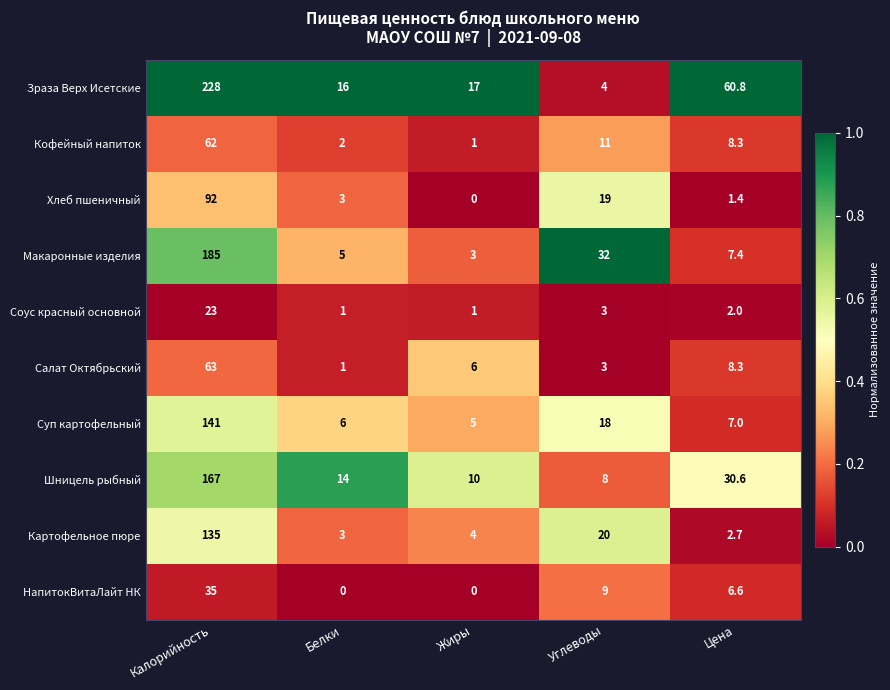

Which series has the largest range (max minus min)?

Зраза Верх Исетские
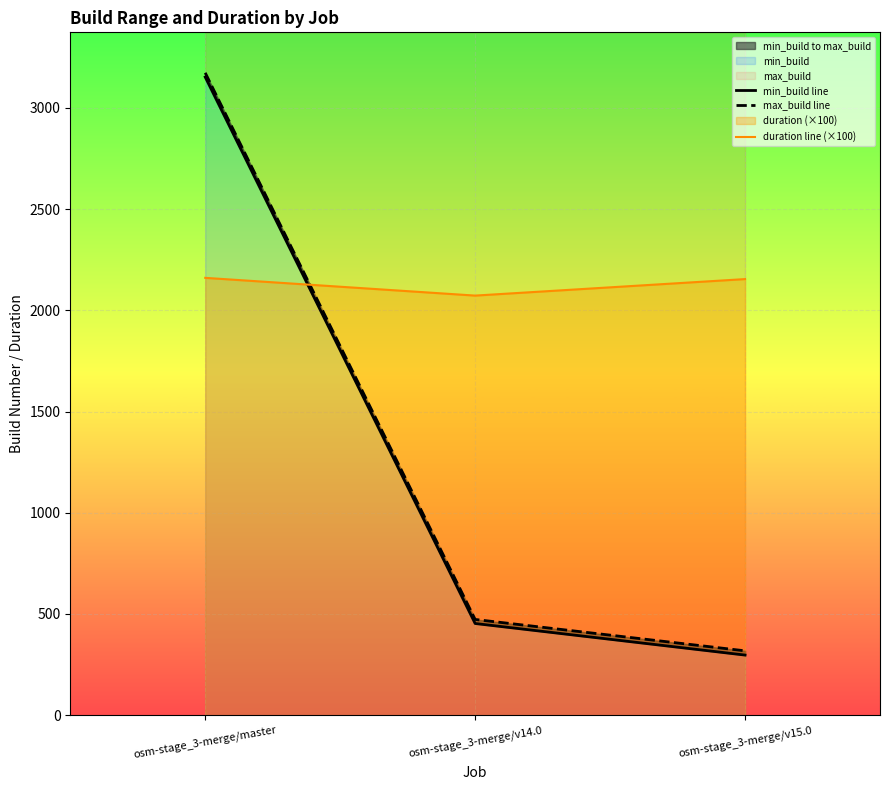

What is the sum of the max_build line values at osm-stage_3-merge/v14.0 and osm-stage_3-merge/v15.0?

791.0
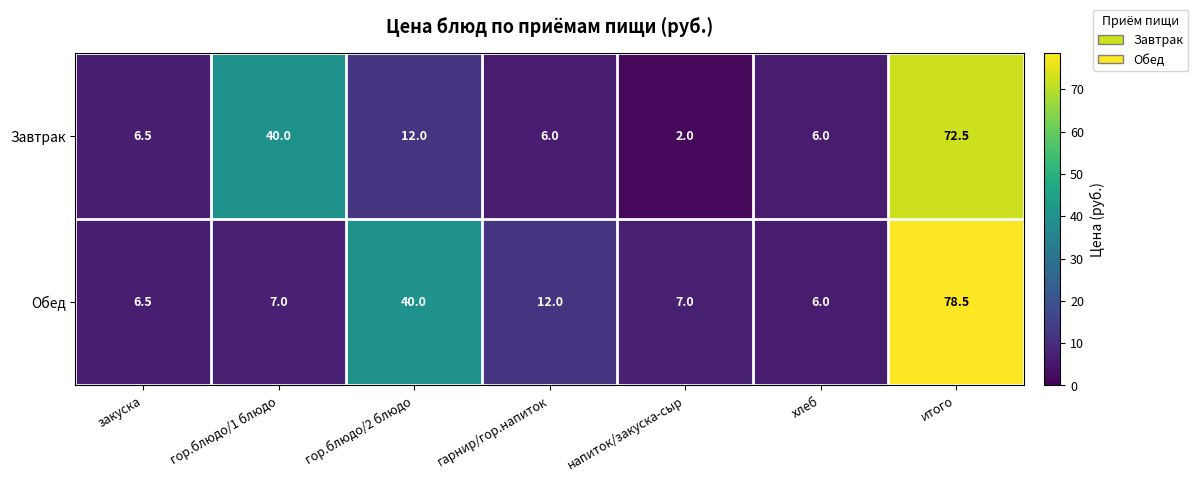

Count the number of categories in the chart.

7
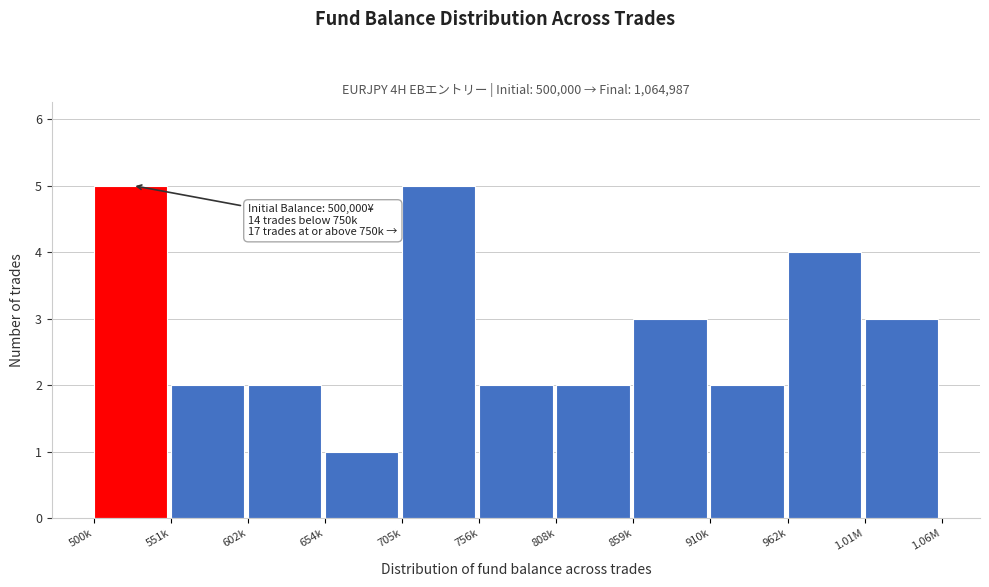

Reading right to left, list all the values displayed in this chart.

3	4	2	3	2	2	5	1	2	2	5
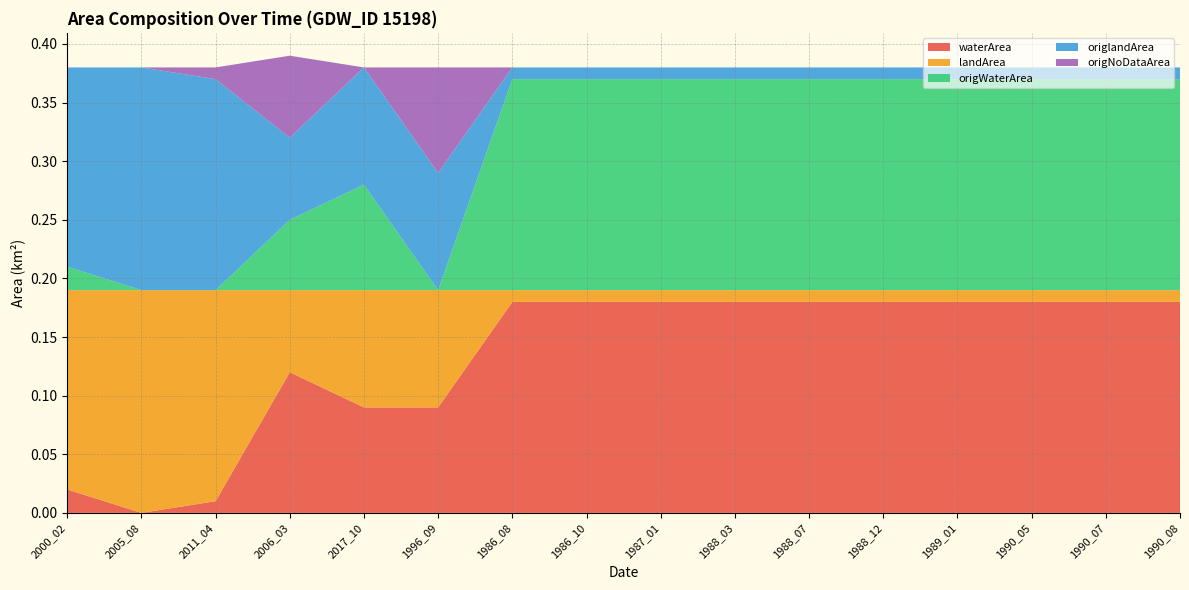

Reading left to right, list all the values displayed in this chart.

waterArea: 0.0	0.0	0.0	0.1	0.1	0.1	0.2	0.2	0.2	0.2	0.2	0.2	0.2	0.2	0.2	0.2
landArea: 0.2	0.2	0.2	0.1	0.1	0.1	0.0	0.0	0.0	0.0	0.0	0.0	0.0	0.0	0.0	0.0
origWaterArea: 0.0	0.0	0.0	0.1	0.1	0.0	0.2	0.2	0.2	0.2	0.2	0.2	0.2	0.2	0.2	0.2
origlandArea: 0.2	0.2	0.2	0.1	0.1	0.1	0.0	0.0	0.0	0.0	0.0	0.0	0.0	0.0	0.0	0.0
origNoDataArea: 0.0	0.0	0.0	0.1	0.0	0.1	0.0	0.0	0.0	0.0	0.0	0.0	0.0	0.0	0.0	0.0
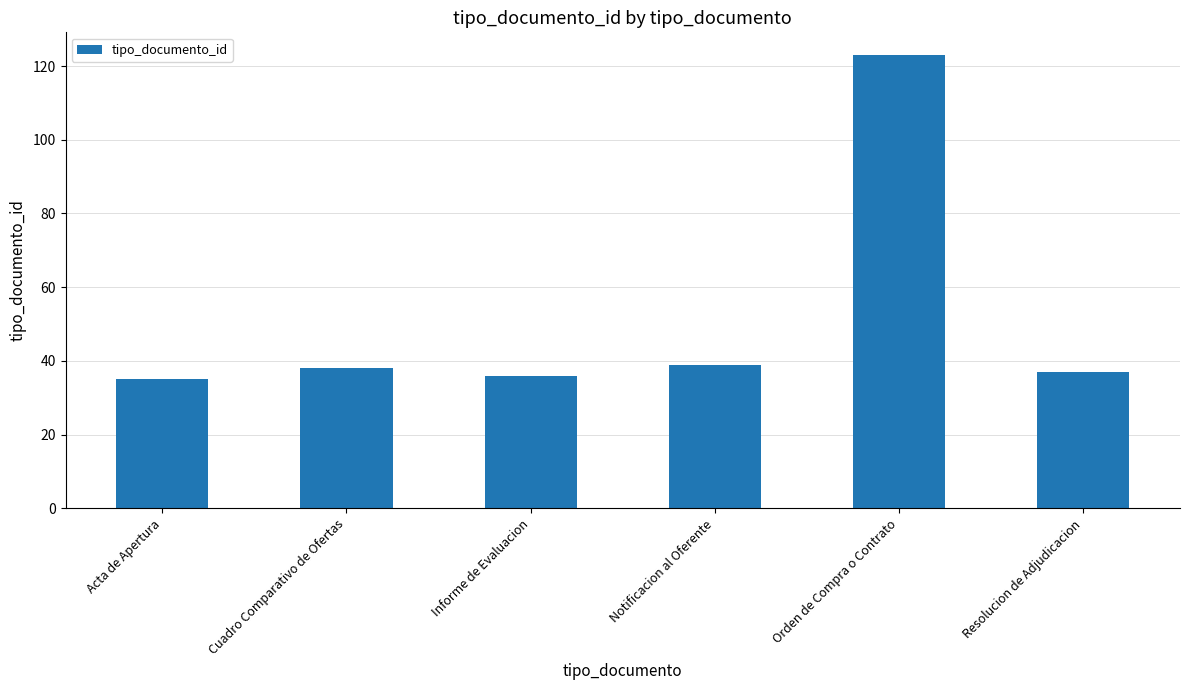

What is the smallest value displayed?

35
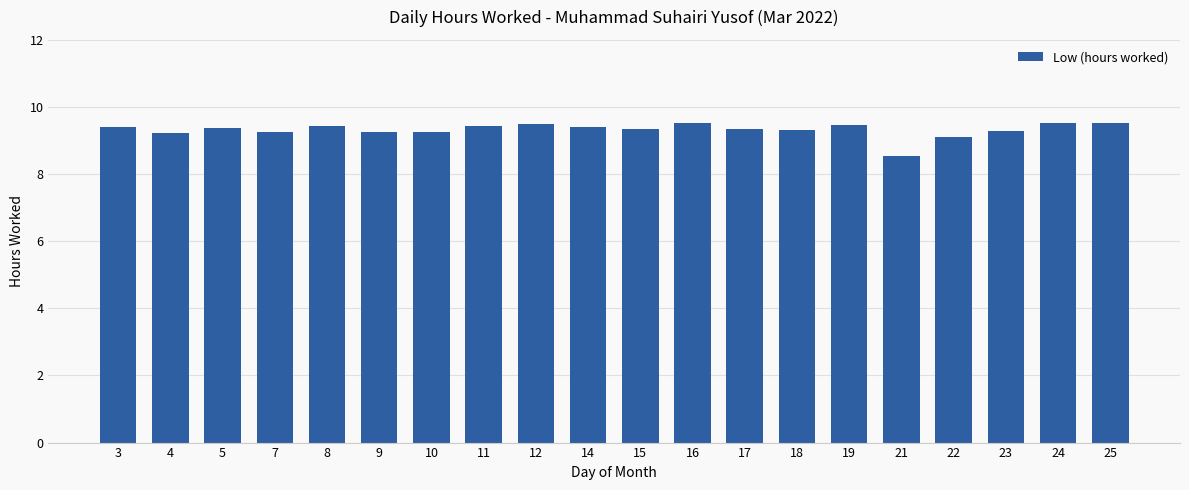

True or false: the data shows 2.2 at 23.

False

» **Instructions to follow**: Pull out every line of the rows above that contains the word "Reading", matching case exactly.

» **Exercise answer**:
Reading right to left, list all the values displayed in this chart.
Reading left to right, list all the values displayed in this chart.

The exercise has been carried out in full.